If the best thing you can say about a movie is that it had a really cool car crash, then maybe it's best not to say anything at all.

In what was already a pretty blah year, here's another one to throw on the mediocre pile. Along Came A Spider - cousin to 3,000 Miles to Graceland and Sweet November in the department of "Titles That Make No Sense" - is a thriller in which the solution would be pretty clever if you were still interested by the time the movie ends. I don't mean to be callous, but this is one of those movies where you actually invite comments from fellow audience members, and maybe a cell phone call or two. Anything to break the tedium.

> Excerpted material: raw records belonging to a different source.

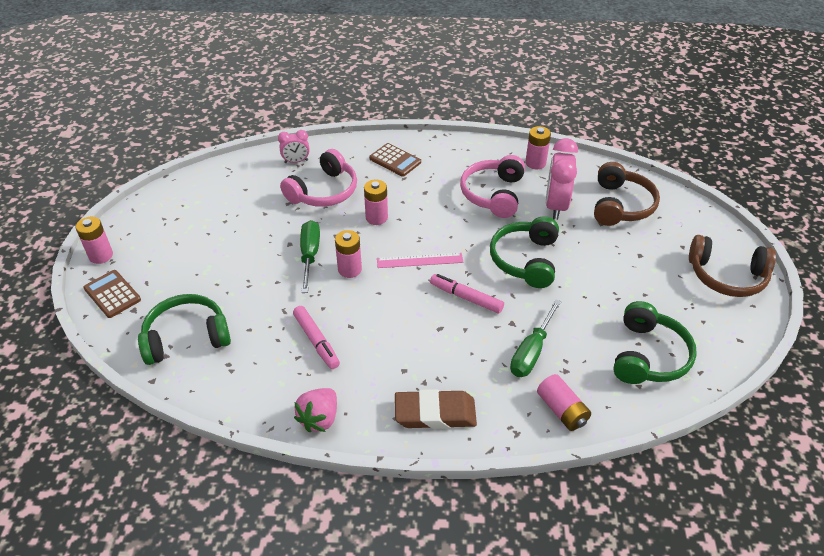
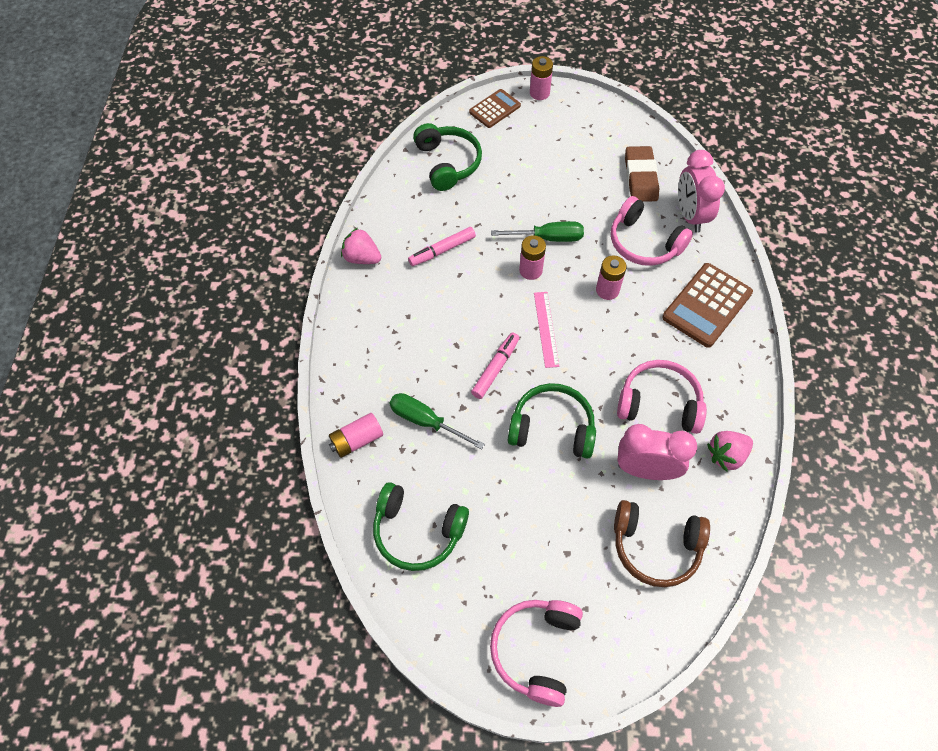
camera: 90 degrees right, 15 degrees up
(296, 161) = (690, 215): pink clock -> pink clock, size x1.80
(395, 160) = (707, 305): brown calculator -> brown calculator, size x1.61
(435, 413) = (361, 339): brown eraser -> brown eraser (640, 177)
(535, 163) = (726, 455): pink battery -> pink strawberry
(726, 276) = (536, 650): brown headphones -> pink headphones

The plot, such as it is: The daughter of a fairly unknown senator is kidnapped by her teacher. The teacher is a very sick, methodical man who has been following this girl for years. Maybe. There are a few twists along the way that make you question what the teacher actually wants (and how he ever got the teaching job in the first place) and, more importantly, why he's doing what he's doing. An explanation is provided later, but it's not a very good one.

Speaking of not very good explanations, enter Alex Cross (Morgan Freeman), disgraced detective who is suddenly brought back on the case when the kidnapper randomly calls him and gives him a piece of evidence. If this sounds like Hannibal, don't worry; there are many other things in Spider that are also ripped off - poorly.

Also enter Jezzie Flanagan, the Secret Service agent, played by Monica Potter with as much pouting as possible. She is assigned to protect the little girl, and, in yet another unexplained circumstance, teams up with Cross to find the girl. Since she is thrown into the plot for no reason, you must assume that she is either: (1) The Love Interest (but Freeman's getting a bit old for that), (2) The Daughter He Never Had (3) Hiding Something, (4)Damsel in Distress or (5) All of the Above.

And so it goes that there are chases, twists and turns, many cell phones that give specific instructions (again, like Hannibal), superior officers who berate our heroes, the concerned parents, and, of course, the major "twist" that reveals that there is more than one kidnapper... and on and on.

Even if you didn't like the plot and gross-out factor of Hannibal, at least you could appreciate how well it was made. The cinematography was lush and inventive, and Hopkins' performance was amazing. In Along Came a Spider, the camera work is flat and uninspiring... much like the script and Freeman's performance. He holds your attention, but since no one gives him anything interesting to do or say, it's a lost cause.

Oh, and the car crash; it happens early in the movie, in a sequence that is pretty tasteless and has little to do with the rest of the movie. But the car crash was really, really, cool and made me wish the director had made a movie about car chases instead of kidnapping and profilers.

At least I had some inspired movie-goers around me, who yelled out helpful things like, "Blow her brains out!" and "Oh, damn! It's the other guy!" and "That wasn't in the book." My personal favorite, however, was during The Big Showdown, where the real killer says to Freeman, "You know how you said you are what you do? Well, I'm living proof!" The person next to me replied, "I yam what I yam."